### Records
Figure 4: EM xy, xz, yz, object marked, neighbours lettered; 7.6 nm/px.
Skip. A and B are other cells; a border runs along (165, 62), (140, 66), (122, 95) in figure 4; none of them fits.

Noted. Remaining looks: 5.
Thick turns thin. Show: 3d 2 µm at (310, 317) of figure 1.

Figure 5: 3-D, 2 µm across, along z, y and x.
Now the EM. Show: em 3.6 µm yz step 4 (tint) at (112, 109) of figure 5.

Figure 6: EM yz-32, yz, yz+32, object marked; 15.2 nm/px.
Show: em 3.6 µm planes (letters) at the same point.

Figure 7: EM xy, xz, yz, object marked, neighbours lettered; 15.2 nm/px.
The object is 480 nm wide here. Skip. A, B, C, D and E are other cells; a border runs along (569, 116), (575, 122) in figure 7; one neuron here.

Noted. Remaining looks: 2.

--

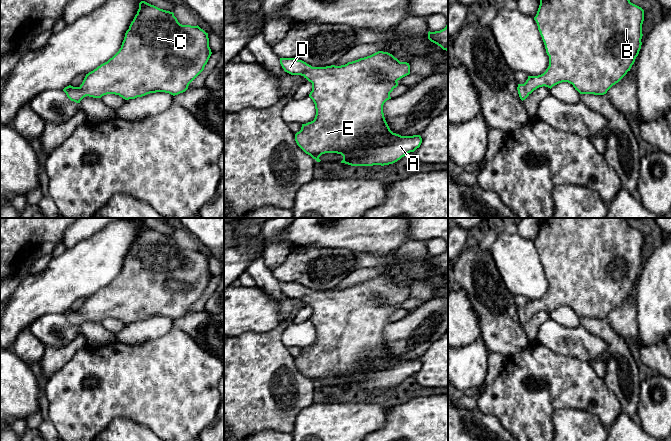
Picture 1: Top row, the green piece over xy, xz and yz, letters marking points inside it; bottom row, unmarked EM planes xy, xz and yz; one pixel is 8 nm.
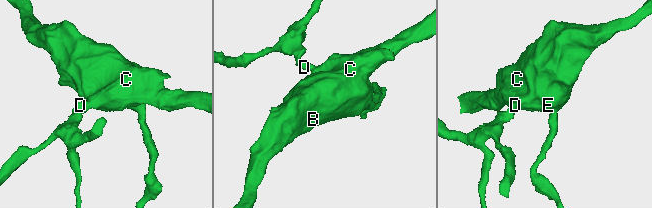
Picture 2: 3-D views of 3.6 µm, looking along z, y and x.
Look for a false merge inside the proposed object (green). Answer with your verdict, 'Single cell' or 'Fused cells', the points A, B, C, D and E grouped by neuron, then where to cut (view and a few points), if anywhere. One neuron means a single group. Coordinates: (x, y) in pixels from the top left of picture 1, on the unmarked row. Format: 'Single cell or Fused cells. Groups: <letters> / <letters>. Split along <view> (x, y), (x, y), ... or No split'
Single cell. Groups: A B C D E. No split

### Problem to solve
Could you restate, word for word, the lines above from the one with "Figure 6: EM" to the one with "Noted. Remaining looks: 2.", both included?

### Solution below
Figure 6: EM yz-32, yz, yz+32, object marked; 15.2 nm/px.
Show: em 3.6 µm planes (letters) at the same point.

Figure 7: EM xy, xz, yz, object marked, neighbours lettered; 15.2 nm/px.
The object is 480 nm wide here. Skip. A, B, C, D and E are other cells; a border runs along (569, 116), (575, 122) in figure 7; one neuron here.

Noted. Remaining looks: 2.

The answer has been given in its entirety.